# EXERCISE PROMPT
Decide whether each statement below agrees with the biofilm text, and answer yes or no with the deciding words of the text quoted exactly. 1. Deleting the epsH gene gave the cell death pattern with the lowest spatial heterogeneity. 2. Deleting the toxin genes spoIISAB and ndoAI changed the spatial pattern of cell death. 3. The mathematical model rests on five assumptions.

# SUPPLIED TEXT
The most pronounced change in the CDP phenotype is generated by deletion of genes implicated in ECM production. These genes appear to be required to generate localized cell death. Specifically, five gene deletion strains generated CDPs with statistically significant (P < 0.01) decreased spatial heterogeneity. Three of those genes, srfA, spo0A, and sinI, are known to regulate, among others, matrix production through cell-to-cell signaling and transcriptional regulation. The other two genes, tasA and epsH, are directly involved in production of the ECM. In particular, the tasA gene expresses an extracellular protein that forms amyloid fibers within the matrix (19), whereas the epsH gene is necessary for synthesis of polysaccharides that comprise the biofilm ECM (10). Deletion of the epsH gene resulted in a CDP with the lowest spatial heterogeneity, where cell death occurred globally and homogeneously (Fig. 2F). Consistent with our findings (Fig. 2 A–F), colony wrinkle morphology has been shown to diminish with matrix deficiency (10, 13, 14, 19). Here, we further show that these mutant biofilms also exhibit reduced CDP heterogeneity before deficiency in wrinkle morphologies becomes evident. These results demonstrate that expression of matrix components contributes to the heterogeneity of the CDP in both space and time.

We also identified gene deletions that reduced cell death without changing the spatial pattern. Specifically, deletion of two environmental stress-dependent toxin genes (spoIISAB and ndoAI) reduced cell death by 25 ± 7% (Fig. 2C and Fig. S3), suggesting that death occurs due to build-up of local biochemical stress (26–29). The notion of local biochemical stress-induced death is furthermore supported by the following results: (i) Cell death is first observed at regions of initial high cell density (Fig. S1D), and (ii) cell death is heterogeneous and highly localized in space (Fig. 1F). Together, these data imply that biochemical stress builds up locally during biofilm development, and thereby gives rise to the observed CDP. Furthermore, this mutant strain with reduced cell death also generated biofilms with visibly diminished wrinkle morphology (Fig. 2C). Reduction of cell death thus appeared to have an unfavorable consequence on wrinkle formation, even though the spatial pattern of death was unchanged from WT (Fig. 2A). Altogether, the gene deletion results imply that localized cell death may contribute to wrinkle formation during biofilm development.

Population-Level Mathematical Model Accounts for the CDP.

We asked if a mesoscopic mathematical model of population growth, based on our findings described above, could account for the complex CDP. Similar to previous theoretical approaches to microbial pattern formation (30), our model is based on a system of coupled partial differential equations that determine local cell density as a function of space and time (Fig. 2G and SI Text). This phenomenological model makes the following four simple assumptions that were based on and constrained by experimental observations (the parameters are listed in Table S1): (i) Local cell density is increased by heterogeneous growth, based on experimental measurements of the spatial distribution of metabolically active cells (Fig. S4C); (ii) cell death occurs when density exceeds the carrying capacity, due to build-up of local biochemical stress, as supported by the experimental observations detailed above; (iii) increase in local cell density by cell replication is counteracted by the tendency of high density to spread out in space; and (iv) expression of ECM counteracts the expansion of local cell density, consistent with comparative measurements in WT and epsH deletion strains (see Fig. S7A).

Stored items:
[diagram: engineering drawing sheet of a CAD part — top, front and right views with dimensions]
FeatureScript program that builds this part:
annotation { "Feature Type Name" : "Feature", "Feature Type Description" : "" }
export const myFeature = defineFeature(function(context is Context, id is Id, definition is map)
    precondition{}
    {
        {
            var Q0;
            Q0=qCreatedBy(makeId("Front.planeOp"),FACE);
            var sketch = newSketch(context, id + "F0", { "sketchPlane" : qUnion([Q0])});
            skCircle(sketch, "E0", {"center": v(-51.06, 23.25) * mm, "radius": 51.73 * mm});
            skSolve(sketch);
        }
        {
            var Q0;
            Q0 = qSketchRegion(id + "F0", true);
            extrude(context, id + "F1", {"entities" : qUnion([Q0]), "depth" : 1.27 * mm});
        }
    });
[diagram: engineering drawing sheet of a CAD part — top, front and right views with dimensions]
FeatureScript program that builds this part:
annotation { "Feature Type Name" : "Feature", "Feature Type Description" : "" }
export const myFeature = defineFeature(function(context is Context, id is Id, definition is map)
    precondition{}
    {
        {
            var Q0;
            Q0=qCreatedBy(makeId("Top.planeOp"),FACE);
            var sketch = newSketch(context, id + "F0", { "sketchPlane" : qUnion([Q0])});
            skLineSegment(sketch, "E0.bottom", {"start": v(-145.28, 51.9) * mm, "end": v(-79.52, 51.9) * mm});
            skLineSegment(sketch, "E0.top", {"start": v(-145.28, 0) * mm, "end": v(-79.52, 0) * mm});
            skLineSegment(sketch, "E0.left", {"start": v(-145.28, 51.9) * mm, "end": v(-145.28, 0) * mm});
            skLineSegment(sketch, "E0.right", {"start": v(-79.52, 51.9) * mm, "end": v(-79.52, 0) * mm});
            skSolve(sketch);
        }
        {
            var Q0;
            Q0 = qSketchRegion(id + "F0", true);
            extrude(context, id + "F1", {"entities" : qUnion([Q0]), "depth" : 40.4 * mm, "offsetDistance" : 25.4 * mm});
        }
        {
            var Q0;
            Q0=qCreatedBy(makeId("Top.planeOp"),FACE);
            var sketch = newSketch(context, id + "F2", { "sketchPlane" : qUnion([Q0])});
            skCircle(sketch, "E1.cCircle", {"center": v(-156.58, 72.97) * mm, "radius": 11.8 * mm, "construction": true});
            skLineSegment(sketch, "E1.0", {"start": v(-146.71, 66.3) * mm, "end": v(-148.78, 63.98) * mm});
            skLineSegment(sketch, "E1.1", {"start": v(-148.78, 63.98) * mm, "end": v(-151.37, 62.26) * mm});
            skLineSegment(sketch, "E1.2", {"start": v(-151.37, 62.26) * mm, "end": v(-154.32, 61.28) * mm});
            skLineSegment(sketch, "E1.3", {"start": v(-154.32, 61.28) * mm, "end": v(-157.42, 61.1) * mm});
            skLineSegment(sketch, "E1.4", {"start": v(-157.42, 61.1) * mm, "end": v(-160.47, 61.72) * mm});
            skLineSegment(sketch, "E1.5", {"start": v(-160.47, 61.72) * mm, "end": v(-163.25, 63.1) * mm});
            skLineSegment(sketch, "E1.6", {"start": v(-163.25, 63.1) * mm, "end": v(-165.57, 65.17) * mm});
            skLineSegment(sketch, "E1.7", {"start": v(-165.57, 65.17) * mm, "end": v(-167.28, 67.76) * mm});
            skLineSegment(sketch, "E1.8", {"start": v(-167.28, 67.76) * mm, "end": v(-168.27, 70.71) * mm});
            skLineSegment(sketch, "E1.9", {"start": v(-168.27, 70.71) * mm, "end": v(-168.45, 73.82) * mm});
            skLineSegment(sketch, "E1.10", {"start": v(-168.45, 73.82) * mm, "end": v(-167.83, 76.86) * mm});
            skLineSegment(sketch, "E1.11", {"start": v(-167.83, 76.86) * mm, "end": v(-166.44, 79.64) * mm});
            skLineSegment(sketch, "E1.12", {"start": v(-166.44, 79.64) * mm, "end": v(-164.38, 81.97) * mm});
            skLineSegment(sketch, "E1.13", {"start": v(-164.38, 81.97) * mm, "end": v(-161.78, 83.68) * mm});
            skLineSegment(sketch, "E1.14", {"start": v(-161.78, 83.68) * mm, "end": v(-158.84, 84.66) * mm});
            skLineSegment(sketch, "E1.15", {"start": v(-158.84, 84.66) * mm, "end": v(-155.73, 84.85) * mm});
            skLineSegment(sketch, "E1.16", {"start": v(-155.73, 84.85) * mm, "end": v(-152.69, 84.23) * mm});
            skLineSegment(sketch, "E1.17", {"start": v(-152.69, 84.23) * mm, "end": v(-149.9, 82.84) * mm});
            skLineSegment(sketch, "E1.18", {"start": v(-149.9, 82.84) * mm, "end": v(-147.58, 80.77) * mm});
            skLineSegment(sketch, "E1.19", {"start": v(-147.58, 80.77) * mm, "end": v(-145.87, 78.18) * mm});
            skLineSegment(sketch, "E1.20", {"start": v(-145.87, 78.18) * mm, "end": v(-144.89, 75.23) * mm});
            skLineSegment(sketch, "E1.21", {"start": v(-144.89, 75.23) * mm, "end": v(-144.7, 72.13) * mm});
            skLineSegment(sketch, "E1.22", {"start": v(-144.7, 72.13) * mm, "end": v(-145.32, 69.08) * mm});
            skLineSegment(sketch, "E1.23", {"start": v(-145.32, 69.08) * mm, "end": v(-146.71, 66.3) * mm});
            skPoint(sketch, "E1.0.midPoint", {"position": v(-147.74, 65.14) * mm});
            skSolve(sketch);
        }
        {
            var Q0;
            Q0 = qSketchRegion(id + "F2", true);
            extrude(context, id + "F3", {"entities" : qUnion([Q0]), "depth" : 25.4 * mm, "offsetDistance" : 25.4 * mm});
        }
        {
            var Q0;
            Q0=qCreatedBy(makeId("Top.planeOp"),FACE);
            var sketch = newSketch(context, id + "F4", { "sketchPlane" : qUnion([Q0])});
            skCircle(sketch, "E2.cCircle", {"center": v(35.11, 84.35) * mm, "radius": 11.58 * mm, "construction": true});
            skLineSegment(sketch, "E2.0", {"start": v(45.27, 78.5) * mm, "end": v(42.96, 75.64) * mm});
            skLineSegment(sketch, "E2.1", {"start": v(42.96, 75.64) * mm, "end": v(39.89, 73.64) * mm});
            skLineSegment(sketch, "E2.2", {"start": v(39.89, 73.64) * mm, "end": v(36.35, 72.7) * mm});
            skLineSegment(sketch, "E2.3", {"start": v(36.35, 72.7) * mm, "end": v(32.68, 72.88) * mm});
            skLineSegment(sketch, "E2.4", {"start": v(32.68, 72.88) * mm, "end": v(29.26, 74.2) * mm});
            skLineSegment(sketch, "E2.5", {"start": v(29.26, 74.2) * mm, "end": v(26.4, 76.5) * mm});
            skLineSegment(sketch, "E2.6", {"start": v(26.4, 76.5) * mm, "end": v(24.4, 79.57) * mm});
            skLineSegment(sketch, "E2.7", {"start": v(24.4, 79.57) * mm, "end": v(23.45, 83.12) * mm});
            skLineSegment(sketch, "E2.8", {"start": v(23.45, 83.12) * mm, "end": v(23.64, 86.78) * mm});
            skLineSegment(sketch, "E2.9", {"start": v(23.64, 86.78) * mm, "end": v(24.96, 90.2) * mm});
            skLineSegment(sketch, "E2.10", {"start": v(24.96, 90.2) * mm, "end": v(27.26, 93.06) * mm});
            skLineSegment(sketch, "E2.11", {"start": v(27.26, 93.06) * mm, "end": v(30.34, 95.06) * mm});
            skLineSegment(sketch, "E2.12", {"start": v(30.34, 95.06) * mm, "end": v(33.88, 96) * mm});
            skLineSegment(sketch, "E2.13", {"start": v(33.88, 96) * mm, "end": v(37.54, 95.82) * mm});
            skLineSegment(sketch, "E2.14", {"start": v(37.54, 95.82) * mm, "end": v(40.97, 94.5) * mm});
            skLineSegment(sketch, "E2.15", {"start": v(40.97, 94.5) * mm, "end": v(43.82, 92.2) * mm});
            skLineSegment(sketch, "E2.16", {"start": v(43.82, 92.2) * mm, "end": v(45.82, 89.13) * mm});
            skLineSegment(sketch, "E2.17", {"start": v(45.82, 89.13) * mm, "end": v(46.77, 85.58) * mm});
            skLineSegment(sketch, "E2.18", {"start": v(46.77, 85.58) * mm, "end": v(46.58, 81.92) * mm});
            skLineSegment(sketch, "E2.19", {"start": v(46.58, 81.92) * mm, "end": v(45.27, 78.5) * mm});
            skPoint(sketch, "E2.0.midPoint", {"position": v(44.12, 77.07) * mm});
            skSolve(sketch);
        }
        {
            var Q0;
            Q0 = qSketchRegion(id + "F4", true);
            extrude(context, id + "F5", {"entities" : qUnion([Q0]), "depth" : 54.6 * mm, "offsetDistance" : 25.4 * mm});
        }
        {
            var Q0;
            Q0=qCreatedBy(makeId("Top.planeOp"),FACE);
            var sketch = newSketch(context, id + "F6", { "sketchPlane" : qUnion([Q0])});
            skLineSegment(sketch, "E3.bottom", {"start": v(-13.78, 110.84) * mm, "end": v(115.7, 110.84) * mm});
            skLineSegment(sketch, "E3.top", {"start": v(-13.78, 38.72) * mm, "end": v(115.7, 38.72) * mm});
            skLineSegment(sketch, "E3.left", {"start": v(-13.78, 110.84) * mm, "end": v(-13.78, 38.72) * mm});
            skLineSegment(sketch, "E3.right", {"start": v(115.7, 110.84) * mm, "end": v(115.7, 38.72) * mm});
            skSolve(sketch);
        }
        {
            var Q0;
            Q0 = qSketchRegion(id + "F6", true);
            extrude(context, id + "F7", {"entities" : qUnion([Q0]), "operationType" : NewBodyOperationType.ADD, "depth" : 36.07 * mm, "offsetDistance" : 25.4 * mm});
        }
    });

# EXERCISE SOLUTION
1. Yes: "Deletion of the epsH gene resulted in a CDP with the lowest spatial heterogeneity"
2. No: "We also identified gene deletions that reduced cell death without changing the spatial pattern."
3. No: "This phenomenological model makes the following four simple assumptions"